Digámoslo claramente, y rápido: no es esta, la de Bessompierre, una obra abismal, un torrente teórico poderoso o un quiebre paradigmático sobre el ‘corpus debordiano’. Es, mejor dicho, una invitación sutil a practicar el quiebre. Su gracia, entre otras cuestiones, como rehusar abiertamente de la tonalidad académica y de las disecciones conceptuales de quirófano, es abrazar una cierta poética del recuerdo, revivir el pasado y sus personajes trayéndolos al presente a saltos, a través de anotaciones. Bessompierre prescinde de los juicios unívocos y finales, de la escritura programática, del reflejo nítido de un proceso investigador sobre el sujeto a tratar. Frente a esto, y abriendo una estela que continuaría recientemente Giorgio Agamben, en el prólogo de El uso de los cuerpos, Bessompierre elige transitar un sendero, el de la amistad, que conduce directamente a la vida de ‘Guy’, frente a la hipérbole del mito sobre Debord. Evitando lo hagiográfico, esta obra es, más bien, un personal in memoriam.
¿Quién es, se pregunta el lector, este amigo, Bessompierre? Sólo sabemos, del personaje, que es pintor, que utiliza un pseudónimo, que nació en 1957 y que, al menos entre 1981 y 1994, año en el que Debord decidió quitarse la vida, fue amigo, entre otros paseantes, de Guy y Alice Becker-Ho. La escritura de este misterioso sujeto traza una intersección notable entre quien escribe y los sujetos que habitan la escritura; la misma relación que se establece, en definitiva, entre el retratista y los sujetos objetivados presuntamente en pintura. Durante una exposición en Béziers, en 1995, cuenta Bessompierre, expuso L’Atelier, una reinterpretación pictórica del cuadro homónimo de Gustave Courbet donde la figura de Baudelaire, poeta, fue sustituida por la de Guy Debord. Pasaron sólo unos días hasta que un objeto cortante perforó el rostro del Debord pintado, y Bessompierre le agradece al autor haber podido compartir con Guy «la expresión de su profunda hostilidad» ().
Estos retratos multidisciplinares presentan, al modo del biografema barthesiano, e intercalando lo poético y lo prosaico, destellos de cotidianeidad, desfiles de aventuras y recuerdos de pasión difusos que dan forma conjunta al pintor y al modelo. Lienzo impresionista que, sin duda, se sabe partícipe de esta conjetura: «Sería necesario que ese retrato tenga en cuenta el volumen de su pensamiento, de los afectos intercambiados con los otros y de los lugares recorridos durante su vida» (). Bessompierre escribe, con asombro, de lo epatante que fue conocer el pensamiento de su amigo, pero también de cómo lo conoció, comiendo y bebiendo junto a Alice, y cuáles fueron luego sus caminos compartidos.

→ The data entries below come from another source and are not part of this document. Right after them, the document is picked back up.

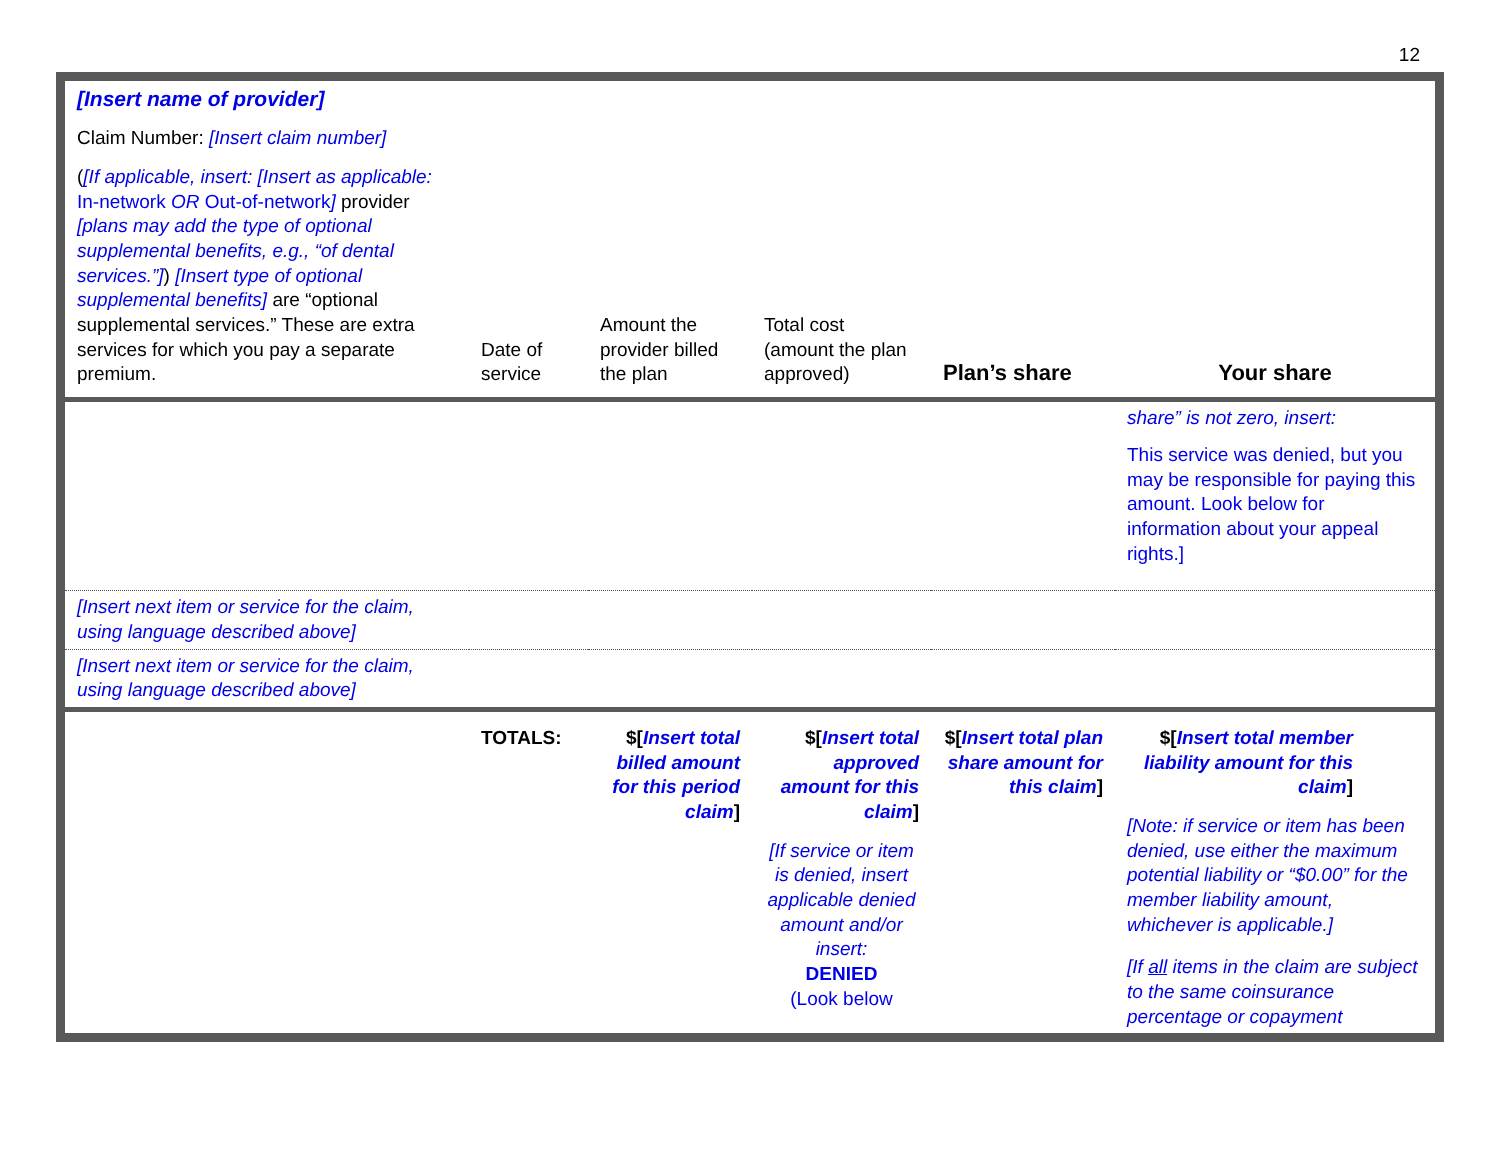12
| [Insert name of provider] Claim Number: [Insert claim number] ( [If applicable, insert: [Insert as applicable: In-network OR Out-of-network ] provider [plans may add the type of optional supplemental benefits, e.g., “of dental services.”] ) [Insert type of optional supplemental benefits] are “optional supplemental services.” These are extra services for which you pay a separate premium. | Date of service | Amount the provider billed the plan | Total cost (amount the plan approved) | Plan’s share | Your share |
| | | | | | share” is not zero, insert: This service was denied, but you may be responsible for paying this amount. Look below for information about your appeal rights.] |
| [Insert next item or service for the claim, using language described above] | | | | | |
| [Insert next item or service for the claim, using language described above] | | | | | |
| | TOTALS: | $[ Insert total billed amount for this period claim ] | $[ Insert total approved amount for this claim ] [If service or item is denied, insert applicable denied amount and/or insert: DENIED (Look below | $[ Insert total plan share amount for this claim ] | $[ Insert total member liability amount for this claim ] [Note: if service or item has been denied, use either the maximum potential liability or “$0.00” for the member liability amount, whichever is applicable.] [If all items in the claim are subject to the same coinsurance percentage or copayment |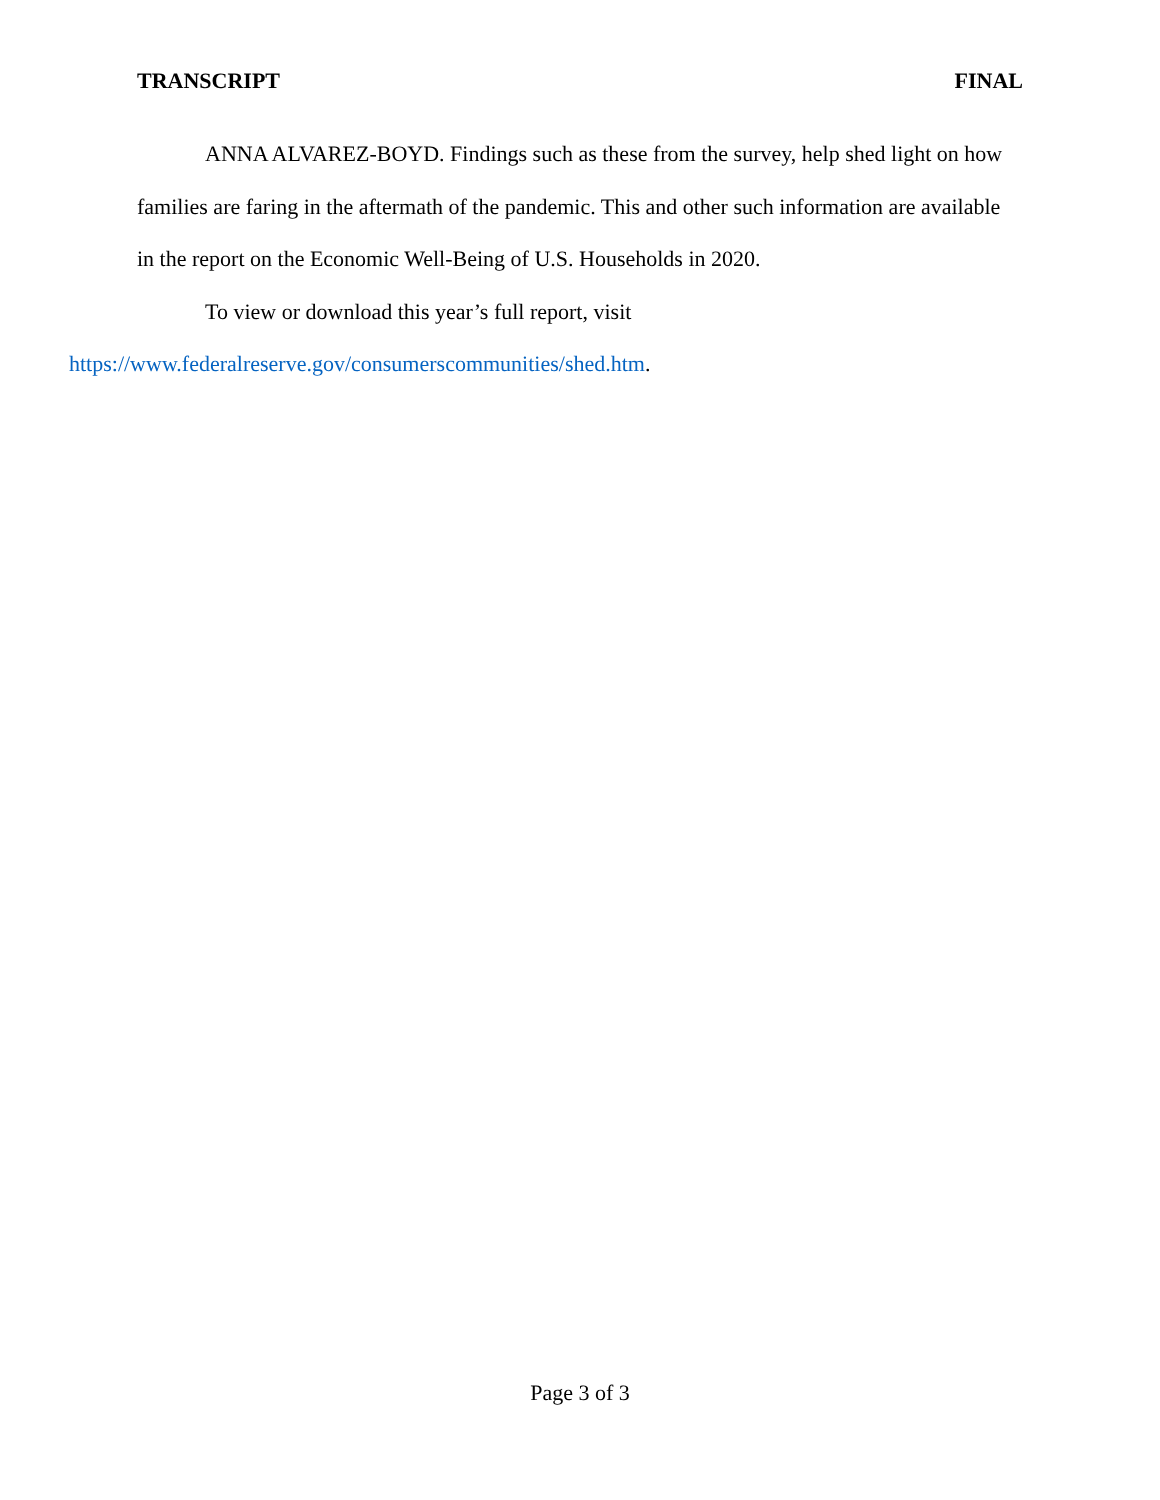TRANSCRIPT FINAL
ANNA ALVAREZ-BOYD. Findings such as these from the survey, help shed light on how families are faring in the aftermath of the pandemic. This and other such information are available in the report on the Economic Well-Being of U.S. Households in 2020.
To view or download this year’s full report, visit
https://www.federalreserve.gov/consumerscommunities/shed.htm.
Page 3 of 3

Caminos no siempre afables, entre los que encontramos el episodio mortuorio de Gérard Lebovici, las reacciones afectivas de su entorno ante el mismo y las acusaciones de la prensa hacia Debord, a quien relacionaron, directa o indirectamente, con el crimen.

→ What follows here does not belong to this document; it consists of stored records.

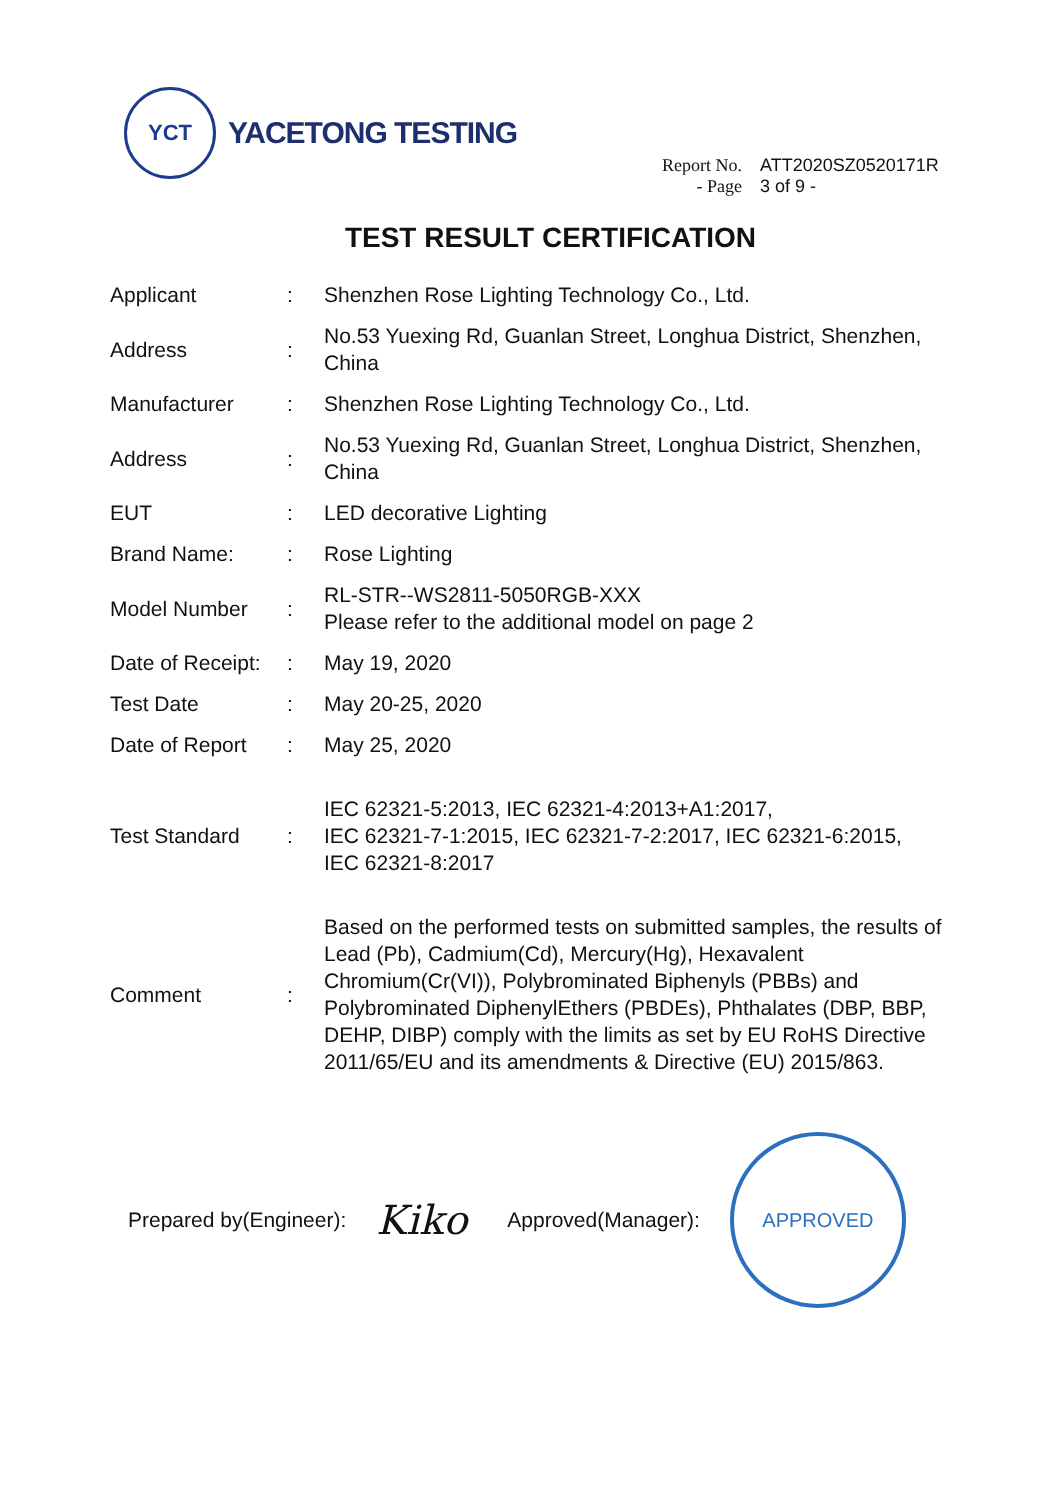YCT
YACETONG TESTING
Report No. ATT2020SZ0520171R
- Page 3 of 9 -
TEST RESULT CERTIFICATION
| Applicant | : | Shenzhen Rose Lighting Technology Co., Ltd. |
| Address | : | No.53 Yuexing Rd, Guanlan Street, Longhua District, Shenzhen, China |
| Manufacturer | : | Shenzhen Rose Lighting Technology Co., Ltd. |
| Address | : | No.53 Yuexing Rd, Guanlan Street, Longhua District, Shenzhen, China |
| EUT | : | LED decorative Lighting |
| Brand Name: | : | Rose Lighting |
| Model Number | : | RL-STR--WS2811-5050RGB-XXX Please refer to the additional model on page 2 |
| Date of Receipt: | : | May 19, 2020 |
| Test Date | : | May 20-25, 2020 |
| Date of Report | : | May 25, 2020 |
| Test Standard | : | IEC 62321-5:2013, IEC 62321-4:2013+A1:2017, IEC 62321-7-1:2015, IEC 62321-7-2:2017, IEC 62321-6:2015, IEC 62321-8:2017 |
| Comment | : | Based on the performed tests on submitted samples, the results of Lead (Pb), Cadmium(Cd), Mercury(Hg), Hexavalent Chromium(Cr(VI)), Polybrominated Biphenyls (PBBs) and Polybrominated DiphenylEthers (PBDEs), Phthalates (DBP, BBP, DEHP, DIBP) comply with the limits as set by EU RoHS Directive 2011/65/EU and its amendments & Directive (EU) 2015/863. |
Prepared by(Engineer): Kiko Approved(Manager):
APPROVED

La pretensión fundamental de este retrato en palabras no tarda en aparecer. Bessompierre reflexiona, en un éxtasis anacrónico: hemos comido y bebido, aunque sin atender demasiado a ello, con Heráclito, el artesano egipcio e infinitudes. Todos los filósofos presocráticos —dice— son poetas, y se pregunta, en tal caso, cómo podríamos distinguirlos, exactamente, de Debord. He aquí la tesis fundamental del libro, que no es otra que presentar lo poético como mónada o big bang, forma atómica de la que las artes emanan, que las artes contienen, y principium del modelo debordiano: «La crítica de Guy Debord tiene su origen en una aprehensión poética del mundo» (). En esta presentación del personaje según el paradigma del poeta filósofo, del filósofo poeta, modelo presocrático y nietzscheano, Bessompierre consigue escindirse y distinguirse de los exégetas que conducen a Debord por el camino único del hegelo-marxismo y la Escuela de Frankfurt. El pintor, sin embargo, no rehúsa en emitir comentarios acertados sobre los conceptos debordianos que más ríos de tinta han suscitado, alguno de ellos con el sello propio de la pluma fina, que dan fe de una comprensión compleja de la arquitectura conceptual trazada por Debord.

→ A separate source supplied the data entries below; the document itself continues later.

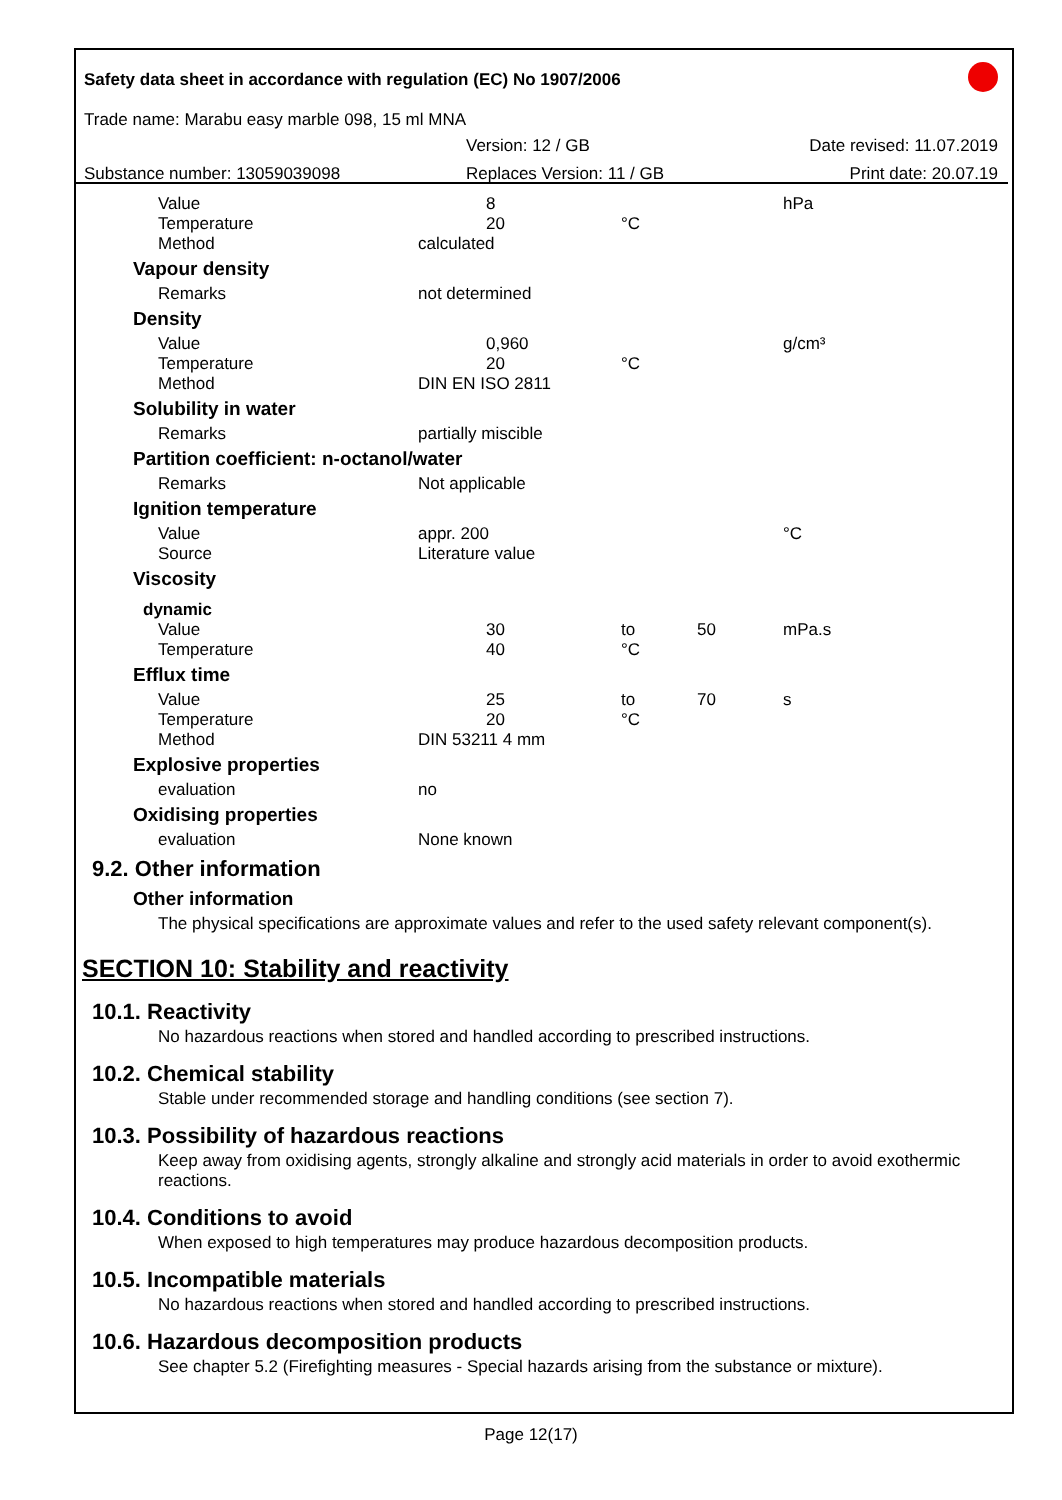Safety data sheet in accordance with regulation (EC) No 1907/2006
Trade name: Marabu easy marble 098, 15 ml MNA
Version: 12 / GB Date revised: 11.07.2019
Substance number: 13059039098 Replaces Version: 11 / GB Print date: 20.07.19
| Value | 8 | | | hPa |
| Temperature | 20 | °C | | |
| Method | calculated | | | |
| Vapour density | | | | |
| Remarks | not determined | | | |
| Density | | | | |
| Value | 0,960 | | | g/cm³ |
| Temperature | 20 | °C | | |
| Method | DIN EN ISO 2811 | | | |
| Solubility in water | | | | |
| Remarks | partially miscible | | | |
| Partition coefficient: n-octanol/water | | | | |
| Remarks | Not applicable | | | |
| Ignition temperature | | | | |
| Value | appr. 200 | | | °C |
| Source | Literature value | | | |
| Viscosity | | | | |
| dynamic | | | | |
| Value | 30 | to | 50 | mPa.s |
| Temperature | 40 | °C | | |
| Efflux time | | | | |
| Value | 25 | to | 70 | s |
| Temperature | 20 | °C | | |
| Method | DIN 53211 4 mm | | | |
| Explosive properties | | | | |
| evaluation | no | | | |
| Oxidising properties | | | | |
| evaluation | None known | | | |
9.2. Other information
Other information
The physical specifications are approximate values and refer to the used safety relevant component(s).
SECTION 10: Stability and reactivity
10.1. Reactivity
No hazardous reactions when stored and handled according to prescribed instructions.
10.2. Chemical stability
Stable under recommended storage and handling conditions (see section 7).
10.3. Possibility of hazardous reactions
Keep away from oxidising agents, strongly alkaline and strongly acid materials in order to avoid exothermic reactions.
10.4. Conditions to avoid
When exposed to high temperatures may produce hazardous decomposition products.
10.5. Incompatible materials
No hazardous reactions when stored and handled according to prescribed instructions.
10.6. Hazardous decomposition products
See chapter 5.2 (Firefighting measures - Special hazards arising from the substance or mixture).
Page 12(17)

Es de máximo interés el desfile de títulos literarios que, cuenta Bessompierre, Debord le ofreció, regaló o recomendó durante el tiempo en el que fueron amigos. Algunos, como Lo barroco, de Eugenio d’Ors, Coplas a la muerte de su padre, de Jorque Manrique, u Oráculo manual y arte de prudencia, de Baltasar Gracián, dan fe de su querencia por el barroco español y el gusto por las disertaciones breves y la prosa clásica. Aparecen Bajo el volcán, de Malcolm Lowry, o El hombre sin atributos, de Robert Musil, novelas celebérrimas, aunque sin referencia explícita en la obra de Debord. Asimismo, encontramos mencionada la Antología del humor negro, compilada por André Bretón, donde hallamos textos de Lautreámont o Duchamp, o Formas del tiempo, de Georges Kubler, referencia atípica a un historiador del arte. El cuestionamiento que Kubler realizó del paradigma evolucionista y biológico de la historia del arte positivista, desde la antropología y la morfología, desde Nietzsche, Henri Bergson o Alois Riegl, invita a repensar no sólo la relación de Debord con las visiones evolucionistas de la historia, sino su concepción misma del tiempo.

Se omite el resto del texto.